If “green” really was the way to go, we wouldn’t need any government subsidies to produce it. The market would demand it, and innovators would create the supply. The competition would naturally drive prices down, and the quality of the product would get progressively better.
CNS News is reporting that despite $39 billion in taxpayer-funded subsidies to the solar industry, solar power accounts for just 0.5% of all electricity generated in this country. Does it sound like we’re getting an adequate return on our forced investment?
Despite receiving an estimated $39 billion in annual government subsidies over the past five years, the solar energy industry accounted for just one half of one percent (0.5%) of all the electricity generated in the U.S. during the first 10 months of 2014, according to the U.S. Energy Information Administration (EIA).
Between January and October of last year, the U.S. produced a total of 3,431,473 million kilowatt hours (kWh) of electricity. But only 15,973 million kWh were generated by solar thermal or photovoltaic (PV) solar modules that use semiconducting materials to convert sunlight into electricity, according to EIA’s latest Monthly Energy Review.

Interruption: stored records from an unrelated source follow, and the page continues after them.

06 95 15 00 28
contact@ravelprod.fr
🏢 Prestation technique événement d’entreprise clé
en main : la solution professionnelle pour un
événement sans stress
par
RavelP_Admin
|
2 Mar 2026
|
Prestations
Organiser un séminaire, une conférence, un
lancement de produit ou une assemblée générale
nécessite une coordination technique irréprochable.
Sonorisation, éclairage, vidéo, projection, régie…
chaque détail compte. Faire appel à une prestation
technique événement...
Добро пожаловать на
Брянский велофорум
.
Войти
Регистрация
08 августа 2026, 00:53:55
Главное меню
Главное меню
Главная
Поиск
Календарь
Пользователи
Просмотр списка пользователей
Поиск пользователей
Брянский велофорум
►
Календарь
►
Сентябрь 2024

The amount of solar power generated last year was up from the 9,252 million kWh produced in 2013, but still remained a tiny fraction of the nation’s total power generated in 2014 despite billions of dollars in subsidies spent on hundreds of solar programs at the federal, state and local level.
The U.S. Department of Energy’s (DOE) “Sunshot Initiative” proposes to have solar energy account for 14 percent of all electricity generated in the U.S. by 2030 and 27 percent by 2050. But even among renewable energy sources, solar still accounts for just a small percentage, according to the EIA.

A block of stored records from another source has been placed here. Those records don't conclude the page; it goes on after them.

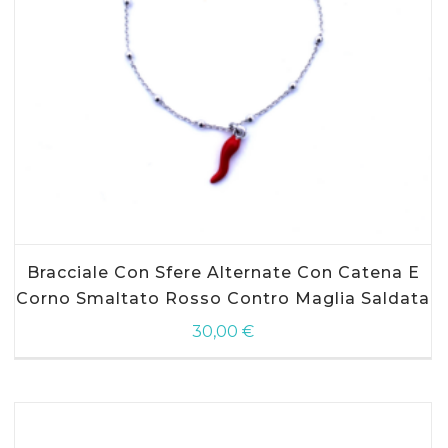
AGGIUNGI AL CARRELLO
Bracciale Con Sfere Alternate Con Catena E
Corno Smaltato Rosso Contro Maglia Saldata
30,00
€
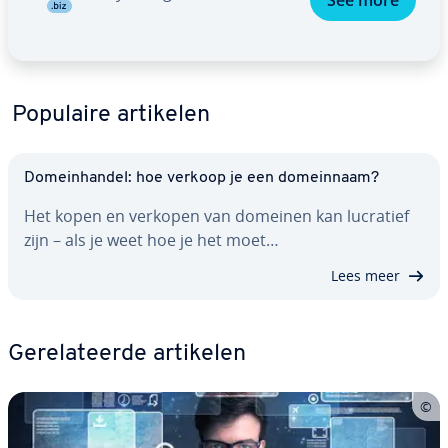
See more
Populaire artikelen
Do­mein­han­del: hoe verkoop je een do­mein­naam?
Het kopen en verkopen van domeinen kan lucratief
zijn – als je weet hoe je het moet…
Lees meer
Ge­re­la­teer­de artikelen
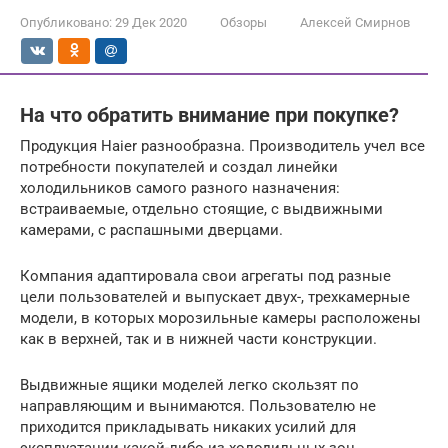
Опубликовано:
29 Дек 2020
Обзоры
Алексей Смирнов
На что обратить внимание при покупке?
Продукция Haier разнообразна. Производитель учел все
потребности покупателей и создал линейки
холодильников самого разного назначения:
встраиваемые, отдельно стоящие, с выдвижными
камерами, с распашными дверцами.
Компания адаптировала свои агрегаты под разные
цели пользователей и выпускает двух-, трехкамерные
модели, в которых морозильные камеры расположены
как в верхней, так и в нижней части конструкции.
Выдвижные ящики моделей легко скользят по
направляющим и вынимаются. Пользователю не
приходится прикладывать никаких усилий для
эксплуатации какой-либо из холодильных зон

So, if it takes annual subsidies of $39 billion in order for the solar industry to account for just 0.5% of total electricity production, how much more is it going to take to make the solar industry account for 14% of all power generated in the country? You do the math.
I’m all for other forms of energy. If this were left up to the market, we’d likely have many options from which to choose. The government shouldn’t be involved in deciding what form of energy we use. There shouldn’t be any subsidies. There should be no need for subsidies. If an innovator developed a cleaner, more efficient and cheaper form of energy than fossil fuels, people would buy it.